Include Core Stability Exercises to Fully Recover From Shoulder Injury
Category: Sports Injury
Let’s face it; we could all use extra core work. This is especially true if you are rehabbing a shoulder injury. When a patient is transitioning from passive symptomatic treatment and on to rehabilitation exercises, they are often confused as to why I have them start with core exercises. As a sports injury specialist, and after treating hundreds of shoulder injury patients, I can tell you that there are a few common patterns that are nearly always present; the shoulder in question will have poor mobility/flexibility, there will be areas of over activated muscles around that shoulder and most importantly; the shoulder and the core will have poor stability.
Obviously, an injured shoulder will have poor mobility/flexibility. That’s not a revelation. However, the poor mobility/flexibility I’m referring to will be present long before the shoulder is actually injured. In cases of repetitive use, the muscles and tissues surrounding the shoulder will shorten and “lock-up” as a defense against damaging ligaments and the rotator cuff. The body is smart; and it will do what is necessary to prevent a more serious injury. Over activated muscles surrounding the shoulder helps prevent excessive strain on the more critical structures that hold the shoulder together. So, if you are constantly dealing with tight shoulder muscles i.e. deltoids, traps, levator scapula and rhomboids, chances are, your body is tightening those muscles in response to constant strain and stress to the inner structures in your shoulder.

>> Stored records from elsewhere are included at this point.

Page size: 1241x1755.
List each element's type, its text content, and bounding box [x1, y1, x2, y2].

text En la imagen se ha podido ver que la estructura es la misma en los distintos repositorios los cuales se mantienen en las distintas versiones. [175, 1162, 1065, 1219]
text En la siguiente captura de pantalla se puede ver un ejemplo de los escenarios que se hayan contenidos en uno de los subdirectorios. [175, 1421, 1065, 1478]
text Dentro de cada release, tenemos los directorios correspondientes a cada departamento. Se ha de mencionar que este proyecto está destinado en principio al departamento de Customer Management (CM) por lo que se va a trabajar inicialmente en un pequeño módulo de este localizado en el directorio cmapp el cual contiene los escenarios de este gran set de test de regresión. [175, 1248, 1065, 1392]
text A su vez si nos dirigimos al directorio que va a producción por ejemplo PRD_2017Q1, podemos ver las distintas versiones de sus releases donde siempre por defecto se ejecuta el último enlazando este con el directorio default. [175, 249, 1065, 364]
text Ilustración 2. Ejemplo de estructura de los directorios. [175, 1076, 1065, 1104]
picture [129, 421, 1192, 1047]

The shoulder and hip are considered ball and socket joints. Unlike the hip however, the shoulder isn’t truly held together that tight and is really stabilized and held together with ligaments and the rotator cuff. Of course, the ligaments are there to keep the upper arm bone or humerus connected to the shoulder blade. However, it’s the rotator cuff that is responsible for maintaining the stability of the shoulder. When healthy and working correctly, the rotator cuff will contract to lock in and stabilize your shoulder. Then, the bigger prime movers take over like the deltoids, traps and lats. This system will prevent excessive movement between the two bones. As the result of overuse and poor conditioning, the rotator cuff can become weak and inefficient. This eventually results in excessive movement between the humerus and shoulder blade, straining the capsule and the ligaments. This leads to shoulder pain, poor range of motion, bursitis and rotator cuff injury.
When a patient sees me for a resolution to their shoulder injury, my first goal is to treat the pain with passive symptomatic treatment. I will employ laser therapy, soft tissue work and kinesio tape until the pain level decreases to a workable level. Then, we will begin the exercise rehab. As I stated, in nearly all cases in addition to poor shoulder stability the patient will have poor core stability as well. To fully rehab the shoulder, developing core strength is a priority. Understand that the extremities do not generate power. The power in movement comes from the core. The arms and legs only transmit the power to the end movement like throwing a ball, swinging a tennis racquet or golf club, running and lifting weights. Without sufficient core strength, you will over-use and stress your shoulder when you attempt to throw harder or hit the ball farther. So, if you are dealing with an injured shoulder, incorporate a solid core program into your plan.